◆ **SOURCE TEXT**:
★ ★ ★ ★

Derek Barrett (born 4 February 1977) is an Irish hurling coach and former player. He is the coach of Cork Senior Championship division Imokilly. Barrett had a lengthy career with East Cork club Cobh while he also played for the Cork senior hurling team for eight years, during which time he usually lined out as a right wing-back.

Barrett began his hurling and Gaelic football career at club level with Cobh. He enjoyed his greatest success in 1994 when he was part of the Cork Minor Football Championship-winning team. Barrett's prowess also saw him selected for the Imokilly divisional hurling team with whom he won back-to-back Cork Hurling Championship medals in 1997 and 1998.

At inter-county level, Barrett was part of the successful Cork minor team that won the All-Ireland Championship in 1995 before later winning back-to-back All-Ireland Championships with the under-21 team in 1997 and 1998. After one season with the Cork junior team he won an All-Ireland Championship with the intermediate team in 1997. Barrett joined the Cork senior team in 1996. From his debut, he usually lined out in the half-back line and made 10 Championship appearances in a career that ended with his last game in 2003. During that time Barrett was part of Cork's All-Ireland Championship-winning team in 1999. He also secured three Munster Championship medals and a National Hurling League medal.

★ ★ ★ ★

[Stored entries]
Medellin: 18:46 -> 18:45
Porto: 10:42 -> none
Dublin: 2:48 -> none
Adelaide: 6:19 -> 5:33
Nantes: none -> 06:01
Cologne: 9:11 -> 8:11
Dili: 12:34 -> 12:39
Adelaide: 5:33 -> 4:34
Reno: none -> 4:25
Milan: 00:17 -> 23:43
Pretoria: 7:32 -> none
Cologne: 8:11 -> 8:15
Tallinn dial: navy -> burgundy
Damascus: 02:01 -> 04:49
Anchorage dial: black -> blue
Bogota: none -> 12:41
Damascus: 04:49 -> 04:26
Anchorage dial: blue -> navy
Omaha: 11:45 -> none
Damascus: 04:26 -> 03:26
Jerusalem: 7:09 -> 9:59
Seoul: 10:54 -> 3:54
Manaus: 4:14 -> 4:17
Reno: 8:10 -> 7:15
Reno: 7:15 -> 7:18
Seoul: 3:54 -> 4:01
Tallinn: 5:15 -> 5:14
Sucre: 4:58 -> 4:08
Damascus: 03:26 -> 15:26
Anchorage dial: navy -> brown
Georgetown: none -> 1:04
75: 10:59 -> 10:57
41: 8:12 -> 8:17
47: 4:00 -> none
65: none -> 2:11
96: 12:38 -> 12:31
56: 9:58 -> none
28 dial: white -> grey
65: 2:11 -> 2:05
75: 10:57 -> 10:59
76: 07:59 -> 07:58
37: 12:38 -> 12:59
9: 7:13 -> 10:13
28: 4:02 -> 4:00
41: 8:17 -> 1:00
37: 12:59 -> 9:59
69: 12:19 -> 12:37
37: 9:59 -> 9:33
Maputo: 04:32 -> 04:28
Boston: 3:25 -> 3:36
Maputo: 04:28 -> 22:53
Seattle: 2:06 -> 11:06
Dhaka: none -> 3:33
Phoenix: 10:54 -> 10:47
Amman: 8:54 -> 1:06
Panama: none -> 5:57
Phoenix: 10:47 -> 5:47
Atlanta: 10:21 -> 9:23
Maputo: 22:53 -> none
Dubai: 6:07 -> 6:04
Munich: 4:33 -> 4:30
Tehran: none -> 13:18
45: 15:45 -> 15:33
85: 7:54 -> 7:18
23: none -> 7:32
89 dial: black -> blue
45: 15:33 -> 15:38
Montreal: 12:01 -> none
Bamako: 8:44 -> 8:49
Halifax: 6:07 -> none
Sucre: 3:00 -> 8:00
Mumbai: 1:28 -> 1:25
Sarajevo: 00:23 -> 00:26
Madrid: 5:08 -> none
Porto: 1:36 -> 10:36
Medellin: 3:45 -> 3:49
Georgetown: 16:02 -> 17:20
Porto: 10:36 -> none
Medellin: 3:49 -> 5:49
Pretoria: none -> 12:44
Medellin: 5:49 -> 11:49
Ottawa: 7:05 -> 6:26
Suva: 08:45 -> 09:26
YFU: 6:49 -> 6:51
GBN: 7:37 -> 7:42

★ ★ ★ ★

Print everything in the Derek Barrett text above from "Derek Barrett (born" down to "medals in 1997 and 1998.".

◆ **EXERCISE SOLUTION**:
Derek Barrett (born 4 February 1977) is an Irish hurling coach and former player. He is the coach of Cork Senior Championship division Imokilly. Barrett had a lengthy career with East Cork club Cobh while he also played for the Cork senior hurling team for eight years, during which time he usually lined out as a right wing-back.

Barrett began his hurling and Gaelic football career at club level with Cobh. He enjoyed his greatest success in 1994 when he was part of the Cork Minor Football Championship-winning team. Barrett's prowess also saw him selected for the Imokilly divisional hurling team with whom he won back-to-back Cork Hurling Championship medals in 1997 and 1998.